On the other hand, investors are also supposed to know that by participating in the purchase of government issued securities they assist the government in raising the much needed capital for infrastructure development. Similarly, the investors also assist the government in reducing its foreign debt, as in the absence of such government securities the government would have no option but to seek foreign aid, normally given in terms of loans. The other critical role that investors play by purchasing government issued securities is the fact that they assist the central bank in controlling the circulation of money in the economy (Duarte, 2014). For instance, the central bank would not achieve its objective of monetary policy control if the public does not participate in in its policy control programs, such as T-bills and munis.
Conclusion
In conclusion, it is apparent that investors accustomed to short-term and low risk investments find a safe haven in government issued securities such as treasury bills and municipal bonds. These two investment options provide the investors with an opportunity to enjoy maximum returns on their investments while eliminating any risks that may befall their investments. The short-term nature of the government securities makes them suitable for investors who want to avoid market turbulences and economic twists and turns associated with long term investments such as inflation and economic depression. On the other hand, the low risk nature of government issued securities also makes them very lucrative instruments, for investment, especially when approached from the investment perspective of risk avoiders. The risk avoiders are investors who will do anything to secure their investment by avoiding any or all kinds of risks associated with their investments. As such, it is essential to acknowledge that investors opting for T-bills can choose various maturity timelines depending on their objectives and the available timelines. Additionally, T-bills provide the investors with a predictable income stream and the associated tax benefits.
References
Brigham, E. F., & Ehrhardt, M. C. (2016). Financial Management: Theory & Practice. London: Cengage Learning.
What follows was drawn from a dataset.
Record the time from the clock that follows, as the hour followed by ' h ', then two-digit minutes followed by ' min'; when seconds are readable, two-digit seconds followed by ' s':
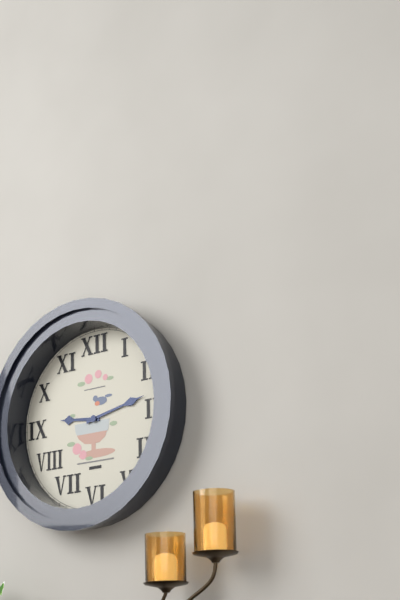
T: 9 h 13 min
Duarte, J. ( 2014). The Everything Investing in Your 20s & 30s Book: Learn How to Manage Your Money and Start Investing for Your Future--Now! New York: "F+W Media, Inc.".
Fischer, P. (2013).Investing in municipal bonds: How to balance risk and reward for success in today’s bond market. New York, NY: McGraw Hill Professional.
Nyawata, O. (2012). Treasury bills and/or central bank bills for absorbing surplus liquidity: The main considerations. Washington, DC: International Monetary Fund.
Thau, A. (2000). The Bond Book: Everything Investors Need to Know About Treasuries, Municipals, GNMAs, Corporates, Zeros, Bond Funds, Money Market Funds, and More: Everything Investors Need to Know About Treasuries, Municipals, GNMAs, Corporates, Zeros, Bond Funds, Money. London: McGraw Hill Professional.